In their very first Big 12 meeting with Baylor, the Mountaineers surrendered nine touchdowns alone in a wild 70-63 win over the Bears. Though West Virginia survived, the game foreshadowed tough times ahead for a young defense. But it was also the first brick in the construction of the defense Holgorsen always envisioned having. Freshmen such as Karl Joseph, Nick Kwiatkoski and K.J. Dillon were thrown into the fire that afternoon.

Three years later, they’re the backbone of the Big 12’s most experienced defense.

“We’ve been through the ups and downs,” said Joseph, who is on track to break West Virginia's defensive record for career starts. “We finally know how to win in the Big 12 now.”

The Mountaineers finally have the defensive players they need to win, too.

Joseph is on the short list of Big 12 Defensive Player of the Year candidates and has popped off enough opposing helmets to cement his standing as the hardest hitter in the league. He was second among Big 12 defensive backs in tackles last year and first in forced fumbles.

“He sets the tone for us everywhere, from the weight room to team meetings to practice. He’s the kind of guy everyone dreams about coaching,” Gibson said. “He wants to be great and does whatever it takes. His whole attitude is as good as I’ve ever seen it.”

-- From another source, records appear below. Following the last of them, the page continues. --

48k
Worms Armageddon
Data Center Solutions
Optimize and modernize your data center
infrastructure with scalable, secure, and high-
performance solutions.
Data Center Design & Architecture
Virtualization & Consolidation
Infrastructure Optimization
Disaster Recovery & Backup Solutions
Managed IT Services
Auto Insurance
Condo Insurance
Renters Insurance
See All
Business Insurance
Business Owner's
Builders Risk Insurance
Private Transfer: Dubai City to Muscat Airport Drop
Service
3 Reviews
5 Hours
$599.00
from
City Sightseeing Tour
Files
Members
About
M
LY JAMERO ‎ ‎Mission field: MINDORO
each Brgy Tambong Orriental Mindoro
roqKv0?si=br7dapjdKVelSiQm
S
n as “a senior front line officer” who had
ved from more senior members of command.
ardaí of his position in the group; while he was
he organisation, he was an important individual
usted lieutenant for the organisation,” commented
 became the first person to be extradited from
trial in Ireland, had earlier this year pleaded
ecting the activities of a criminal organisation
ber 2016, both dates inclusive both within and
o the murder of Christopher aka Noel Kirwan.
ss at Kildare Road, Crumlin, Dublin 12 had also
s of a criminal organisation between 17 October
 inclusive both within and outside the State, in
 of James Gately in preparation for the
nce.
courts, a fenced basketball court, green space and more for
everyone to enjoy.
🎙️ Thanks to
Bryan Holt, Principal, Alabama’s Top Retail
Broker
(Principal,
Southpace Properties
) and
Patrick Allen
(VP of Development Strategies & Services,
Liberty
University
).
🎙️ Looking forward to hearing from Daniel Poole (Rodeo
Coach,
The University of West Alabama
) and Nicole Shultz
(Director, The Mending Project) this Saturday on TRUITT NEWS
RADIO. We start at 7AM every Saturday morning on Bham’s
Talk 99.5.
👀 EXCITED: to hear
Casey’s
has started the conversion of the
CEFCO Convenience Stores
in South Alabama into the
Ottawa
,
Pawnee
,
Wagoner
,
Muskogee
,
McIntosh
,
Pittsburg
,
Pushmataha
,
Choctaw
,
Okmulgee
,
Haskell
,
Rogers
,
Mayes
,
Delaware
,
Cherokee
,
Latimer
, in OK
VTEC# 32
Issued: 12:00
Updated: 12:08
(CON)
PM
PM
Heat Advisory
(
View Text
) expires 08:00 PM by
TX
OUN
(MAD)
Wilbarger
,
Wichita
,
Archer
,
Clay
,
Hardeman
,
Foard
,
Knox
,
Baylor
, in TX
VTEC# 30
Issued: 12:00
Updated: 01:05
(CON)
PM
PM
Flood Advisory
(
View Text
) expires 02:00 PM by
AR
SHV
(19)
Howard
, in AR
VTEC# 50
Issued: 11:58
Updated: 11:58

If Joseph is the Batman of the West Virginia defense, Kwiatkoski is the Robin.

A three-year starter, Kwiatkoski leads all returning Big 12 defenders with 71 solo tackles, and, like Joseph, was a preseason All-Big 12 pick.

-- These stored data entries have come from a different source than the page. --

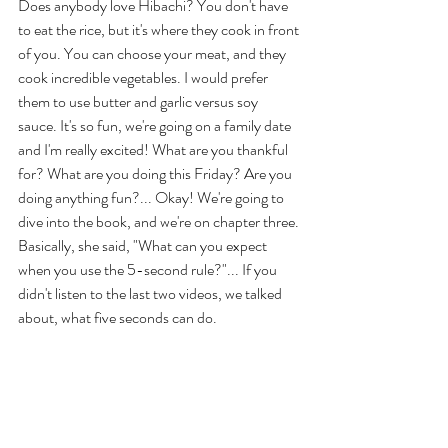
Does anybody love Hibachi? You don't have 
to eat the rice, but it's where they cook in front 
of you. You can choose your meat, and they 
cook incredible vegetables. I would prefer 
them to use butter and garlic versus soy 
sauce. It's so fun, we're going on a family date 
and I'm really excited! What are you thankful 
for? What are you doing this Friday? Are you 
doing anything fun?... Okay! We're going to 
dive into the book, and we're on chapter three. 
Basically, she said, "What can you expect 
when you use the 5-second rule?"... If you 
didn't listen to the last two videos, we talked 
about, what five seconds can do. 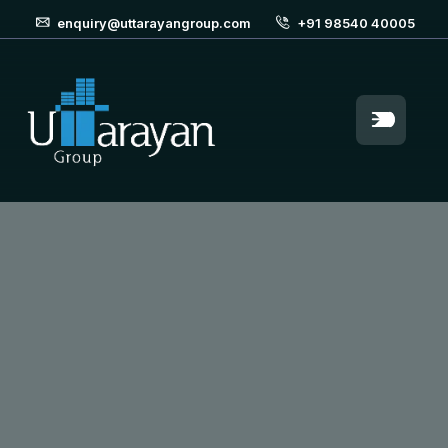
enquiry@uttarayangroup.com
+91 98540 40005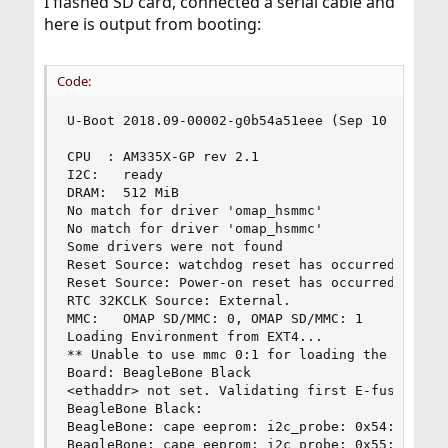
I flashed SD card, connected a serial cable and
here is output from booting:
Code:
U-Boot 2018.09-00002-g0b54a51eee (Sep 10 2018 - 
CPU  : AM335X-GP rev 2.1

I2C:   ready

DRAM:  512 MiB

No match for driver 'omap_hsmmc'

No match for driver 'omap_hsmmc'

Some drivers were not found

Reset Source: watchdog reset has occurred.

Reset Source: Power-on reset has occurred.

RTC 32KCLK Source: External.

MMC:   OMAP SD/MMC: 0, OMAP SD/MMC: 1

Loading Environment from EXT4...

** Unable to use mmc 0:1 for loading the env **

Board: BeagleBone Black

<ethaddr> not set. Validating first E-fuse MAC

BeagleBone Black:

BeagleBone: cape eeprom: i2c_probe: 0x54:

BeagleBone: cape eeprom: i2c_probe: 0x55:
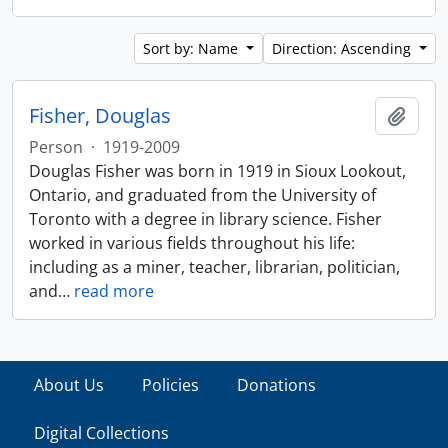
Sort by: Name
Direction: Ascending
Fisher, Douglas
Add t
Person
·
1919-2009
Douglas Fisher was born in 1919 in Sioux Lookout,
Ontario, and graduated from the University of
Toronto with a degree in library science. Fisher
worked in various fields throughout his life:
including as a miner, teacher, librarian, politician,
and
…
read more
About Us
Policies
Donations
Digital Collections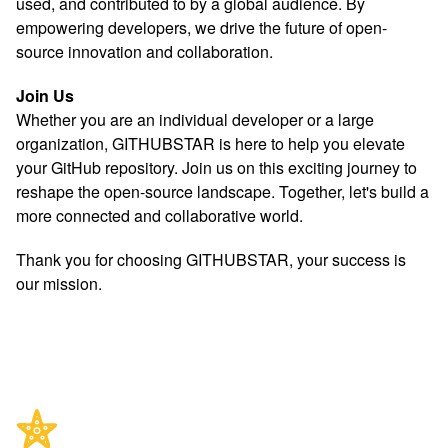
used, and contributed to by a global audience. By
empowering developers, we drive the future of open-
source innovation and collaboration.
Join Us
Whether you are an individual developer or a large
organization, GITHUBSTAR is here to help you elevate
your GitHub repository. Join us on this exciting journey to
reshape the open-source landscape. Together, let's build a
more connected and collaborative world.
Thank you for choosing GITHUBSTAR, your success is
our mission.
Footer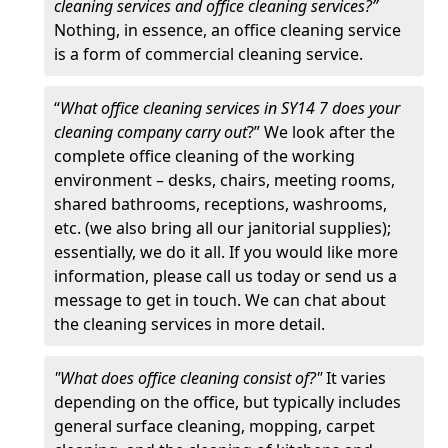
cleaning services and office cleaning services?”
Nothing, in essence, an office cleaning service
is a form of commercial cleaning service.
“
What office cleaning services in SY14 7 does your
cleaning company carry out
?” We look after the
complete office cleaning of the working
environment – desks, chairs, meeting rooms,
shared bathrooms, receptions, washrooms,
etc. (we also bring all our janitorial supplies);
essentially, we do it all. If you would like more
information, please call us today or send us a
message to get in touch. We can chat about
the cleaning services in more detail.
"What does office cleaning consist of?"
It varies
depending on the office, but typically includes
general surface cleaning, mopping, carpet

“I think he’s as good as there is in the country,” Gibson said. “The year he had was unbelievable. He’s not flashy, but the way he grades out -- people don’t see it, but he makes things happen for the people around him.”

The Mountaineers have the supporting pieces around Joseph and Kwiatkoski, too. Free safety Dravon Askew-Henry was a freshman All-American last year. Dillon has found a home in the “spur,” a hybrid safety and outside linebacker. Junior cornerback Daryl Worley has been a starter since his true freshman season.

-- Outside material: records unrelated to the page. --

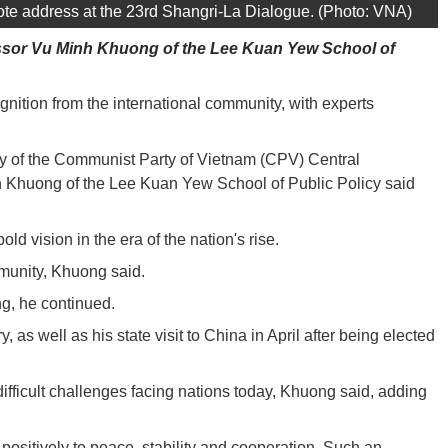
te address at the 23rd Shangri-La Dialogue. (Photo: VNA)
ofessor Vu Minh Khuong of the Lee Kuan Yew School of
gnition from the international community, with experts
ry of the Communist Party of Vietnam (CPV) Central
h Khuong of the Lee Kuan Yew School of Public Policy said
 vision in the era of the nation's rise.
mmunity, Khuong said.
ng, he continued.
well as his state visit to China in April after being elected
fficult challenges facing nations today, Khuong said, adding
 positively to peace, stability and cooperation. Such an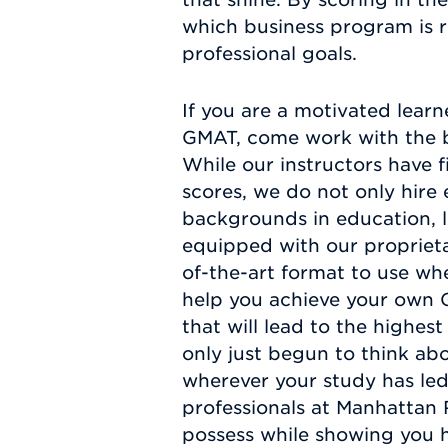
which business program is r
professional goals.
If you are a motivated learn
GMAT, come work with the be
While our instructors have f
scores, we do not only hire 
backgrounds in education, le
equipped with our proprieta
of-the-art format to use whe
help you achieve your own G
that will lead to the highe
only just begun to think abo
wherever your study has led
professionals at Manhattan 
possess while showing you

And this season, the Mountaineers will welcome back 2013 starter Jared Barber, who missed last season with a torn ACL but is expected to fill a big role again at inside linebacker.

“He’s like our quarterback,” Gibson said of Barber, who donned a headset during games last year, serving as one of Gibson’s de facto assistants.

Getting the right players, though, has been only half of the equation. Underscoring the tumultuousness of the times, the Mountaineers burned through four defensive coordinators in four years during their Big 12 transition.

But after Keith Patterson bolted for Arizona State, Holgorsen promoted Gibson from safeties coach to coordinator last year. And he brought back the 3-3-5 scheme that defined the Mountaineers during the 2000s, and that fueled a West Virginia run that put them a game away from playing for the 2007 national championship.

“We had to get back to what we did here before to get good again,” said Gibson, who was a West Virginia assistant on those defenses before stints at Michigan, Pitt and Arizona. “From day one, the kids bought in.”

Said Holgorsen, “This all starts with Tony. He has a system he believes in, and he knows how to coach it.”

The payoff could come this season.

The Mountaineers will have to force more turnovers in 2015 (they ranked last in turnovers forced last year). And they’ll have to hold up better against the run.

But they also boast a dynamic secondary, a rugged linebacking corps and a veteran defensive line, as well as experienced depth at every level.

“This is the first year I’m coming back with basically the same defense as the year before,” Kwiatkoski said. “Experience is one of the biggest things you can have in college football.”

The Mountaineers have that, and maybe more.

From his whiteboard list, Gibson asked his defenders to vote for the player they thought had been the best offseason leader. Almost every defender on the list got at least one vote. Half a dozen tallied several.

“Our guys have never had confidence before going into a season,” Gibson said. “They have it now.

“That’s why I believe this is a defense that can be great.”